PROBLEM TO WORK ON: Pull out every line in the data below that contains the word "information".

Records from a data collection
::::::::::
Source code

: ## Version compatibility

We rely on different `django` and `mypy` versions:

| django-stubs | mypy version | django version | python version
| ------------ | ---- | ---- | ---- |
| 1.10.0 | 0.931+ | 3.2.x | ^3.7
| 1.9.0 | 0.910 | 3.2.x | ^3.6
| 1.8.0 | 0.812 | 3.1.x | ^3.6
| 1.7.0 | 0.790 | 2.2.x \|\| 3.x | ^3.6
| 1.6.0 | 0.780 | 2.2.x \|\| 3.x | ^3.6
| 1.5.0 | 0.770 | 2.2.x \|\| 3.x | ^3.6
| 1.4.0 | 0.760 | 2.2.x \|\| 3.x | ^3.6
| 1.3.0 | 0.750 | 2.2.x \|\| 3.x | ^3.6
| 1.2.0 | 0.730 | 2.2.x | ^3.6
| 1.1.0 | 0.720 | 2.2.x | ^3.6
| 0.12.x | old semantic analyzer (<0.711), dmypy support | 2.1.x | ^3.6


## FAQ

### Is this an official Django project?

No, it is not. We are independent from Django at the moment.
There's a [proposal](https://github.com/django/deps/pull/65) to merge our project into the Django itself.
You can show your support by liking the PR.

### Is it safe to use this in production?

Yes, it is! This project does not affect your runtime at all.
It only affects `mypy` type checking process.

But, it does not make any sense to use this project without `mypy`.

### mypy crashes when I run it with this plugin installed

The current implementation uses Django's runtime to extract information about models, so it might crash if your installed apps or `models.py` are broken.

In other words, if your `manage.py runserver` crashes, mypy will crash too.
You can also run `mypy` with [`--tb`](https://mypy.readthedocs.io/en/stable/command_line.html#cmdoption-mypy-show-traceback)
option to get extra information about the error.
::::::::::
EXPECTED ANSWER:
The current implementation uses Django's runtime to extract information about models, so it might crash if your installed apps or `models.py` are broken.
option to get extra information about the error.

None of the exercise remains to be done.